◆ COSE DA FARE:
1 – Rispondi a queste domande sul brano sui conti del Napoli:
(a) Quale traguardo ha raggiunto il Napoli per primo tra le big di serie A?
(b) Per quale testata scrive Marco Bellinazzo?
(c) Con quale frase comincia l'articolo di Bellinazzo?
2 – Prosegui il brano sui conti del Napoli dopo la sua ultima frase.
------ BRANO DI PARTENZA ------
SHARE

De-Laurentiis-Conference

Il Napoli ha i conti in ordine e rispetta i parametri voluti dal fair play finanziario, anzi è la prima big tra i club di serie A a poter vantare questo prestigioso traguardo. La notizia è di ieri ed è stata impreziosita dall’analisi di Marco Bellinazzo che ha dato adito a numerose discussioni e riflessioni. Il Napoli è ricco, ma non può spendere: questo è l’incipit dell’articolo scritto dal giornalista de “Il Sole 24 ore” e la dura realtà si staglia inesorabile davanti al tifoso medio, occupato com’è a sognare e sperare in trofei conquistati sul campo e non a quelli invisibili dei bilanci.
------ DATI MOSTRATI ------
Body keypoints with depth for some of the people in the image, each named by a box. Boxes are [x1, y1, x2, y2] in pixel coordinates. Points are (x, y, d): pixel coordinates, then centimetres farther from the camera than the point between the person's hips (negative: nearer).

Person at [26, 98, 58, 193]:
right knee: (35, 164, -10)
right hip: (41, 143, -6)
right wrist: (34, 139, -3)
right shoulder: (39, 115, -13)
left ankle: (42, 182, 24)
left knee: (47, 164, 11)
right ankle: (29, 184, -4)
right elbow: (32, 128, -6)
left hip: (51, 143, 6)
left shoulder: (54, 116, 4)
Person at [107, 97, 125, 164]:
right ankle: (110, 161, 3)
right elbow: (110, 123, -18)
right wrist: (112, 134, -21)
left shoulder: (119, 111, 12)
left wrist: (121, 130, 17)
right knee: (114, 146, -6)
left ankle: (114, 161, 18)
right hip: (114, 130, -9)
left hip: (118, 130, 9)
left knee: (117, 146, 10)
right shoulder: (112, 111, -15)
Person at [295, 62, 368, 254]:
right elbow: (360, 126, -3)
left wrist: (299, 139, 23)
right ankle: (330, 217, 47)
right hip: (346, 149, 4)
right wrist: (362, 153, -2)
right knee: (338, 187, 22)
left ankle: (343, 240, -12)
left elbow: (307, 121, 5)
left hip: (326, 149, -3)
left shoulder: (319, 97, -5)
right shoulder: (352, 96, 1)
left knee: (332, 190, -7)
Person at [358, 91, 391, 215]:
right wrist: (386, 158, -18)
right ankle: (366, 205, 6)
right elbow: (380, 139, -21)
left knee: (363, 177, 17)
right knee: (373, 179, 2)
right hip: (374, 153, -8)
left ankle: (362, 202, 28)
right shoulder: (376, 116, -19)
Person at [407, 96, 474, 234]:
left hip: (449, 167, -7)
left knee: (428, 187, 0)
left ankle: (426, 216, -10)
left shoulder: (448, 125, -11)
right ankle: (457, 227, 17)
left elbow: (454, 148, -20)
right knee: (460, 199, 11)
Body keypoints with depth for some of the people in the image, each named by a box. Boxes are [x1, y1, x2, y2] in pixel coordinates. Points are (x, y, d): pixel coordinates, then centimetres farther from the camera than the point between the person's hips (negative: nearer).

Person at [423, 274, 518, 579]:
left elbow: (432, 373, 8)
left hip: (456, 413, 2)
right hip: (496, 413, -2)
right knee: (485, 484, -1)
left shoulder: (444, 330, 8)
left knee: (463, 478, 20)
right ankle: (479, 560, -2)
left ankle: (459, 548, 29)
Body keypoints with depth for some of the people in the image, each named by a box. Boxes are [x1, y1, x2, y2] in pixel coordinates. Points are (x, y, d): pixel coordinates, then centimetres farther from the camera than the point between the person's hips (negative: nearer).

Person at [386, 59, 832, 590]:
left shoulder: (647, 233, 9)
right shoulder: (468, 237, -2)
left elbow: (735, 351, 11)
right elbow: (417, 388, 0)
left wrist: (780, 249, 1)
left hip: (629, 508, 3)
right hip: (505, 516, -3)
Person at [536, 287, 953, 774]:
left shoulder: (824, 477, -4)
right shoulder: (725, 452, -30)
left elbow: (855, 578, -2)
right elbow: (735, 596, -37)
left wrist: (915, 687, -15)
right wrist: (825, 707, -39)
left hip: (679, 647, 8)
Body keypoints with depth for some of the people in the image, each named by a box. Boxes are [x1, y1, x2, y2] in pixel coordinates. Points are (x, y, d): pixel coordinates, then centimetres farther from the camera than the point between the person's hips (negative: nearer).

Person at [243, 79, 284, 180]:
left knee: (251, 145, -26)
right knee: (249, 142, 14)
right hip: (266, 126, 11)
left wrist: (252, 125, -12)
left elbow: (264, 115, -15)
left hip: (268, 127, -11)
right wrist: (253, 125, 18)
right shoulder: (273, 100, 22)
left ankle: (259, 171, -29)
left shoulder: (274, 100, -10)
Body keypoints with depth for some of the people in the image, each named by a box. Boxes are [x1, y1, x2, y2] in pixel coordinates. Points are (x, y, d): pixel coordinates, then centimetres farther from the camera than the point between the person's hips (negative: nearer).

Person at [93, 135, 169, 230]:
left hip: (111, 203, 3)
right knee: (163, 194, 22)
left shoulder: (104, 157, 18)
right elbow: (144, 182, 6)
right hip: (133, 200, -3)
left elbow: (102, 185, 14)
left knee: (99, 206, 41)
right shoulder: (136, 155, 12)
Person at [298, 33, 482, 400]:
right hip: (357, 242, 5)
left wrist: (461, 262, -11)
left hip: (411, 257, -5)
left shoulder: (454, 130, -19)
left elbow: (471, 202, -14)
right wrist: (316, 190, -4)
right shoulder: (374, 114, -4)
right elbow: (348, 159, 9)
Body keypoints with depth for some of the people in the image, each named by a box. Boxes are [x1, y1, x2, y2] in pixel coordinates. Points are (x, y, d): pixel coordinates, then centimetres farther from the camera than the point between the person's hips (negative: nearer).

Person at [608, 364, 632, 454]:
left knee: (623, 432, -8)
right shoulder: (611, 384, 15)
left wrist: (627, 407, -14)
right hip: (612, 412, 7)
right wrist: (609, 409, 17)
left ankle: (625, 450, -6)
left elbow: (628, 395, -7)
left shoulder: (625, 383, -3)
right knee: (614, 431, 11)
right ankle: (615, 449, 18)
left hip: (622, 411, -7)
------
◆ RISULTATI PER ATTIVITÀ:
1 –
(a) Ha i conti in ordine e rispetta i parametri voluti dal fair play finanziario.
(b) Per "Il Sole 24 ore".
(c) "Il Napoli è ricco, ma non può spendere".

2 –
Il problema di fondo è la mancanza di infrastrutture (stadio?) e quindi la necessità di aumentare i ricavi strutturali al netto di costi di gestione da grandissima squadra. Questi dati propongono tre soluzioni al Napoli per raggiungere quel famoso step tanto desiderato: affidarsi ad un investitore straniero (vedi Roma), puntare alla costruzione di uno stadio multifunzionale in una città problematica (ma anche lì servono investitori esterni e l’accordo con il Comune sembra ormai una chimera) o semplicemente in un’ottica di lungo periodo investire su giocatori giovani abbassando i costi e facendo cassa con qualche uscita illustre, come del resto fatto finora. A De Laurentiis, vero vincitore finanziario, l’arduo compito di scegliere: continuare a percorrere la strada finora battuta o trovare finalmente un accordo per far saltare il banco e vincere anche sul campo?

In ogni caso meglio adottare parsimonia anche nelle parole. E’ ancora vivo in tanti tifosi la frase pronunciata nel ritiro di Dimaro “Siamo maturi al punto giusto e possiamo puntare al massimo”. Proclama trasformatosi in boomerang dopo l’inizio di stagione stentato.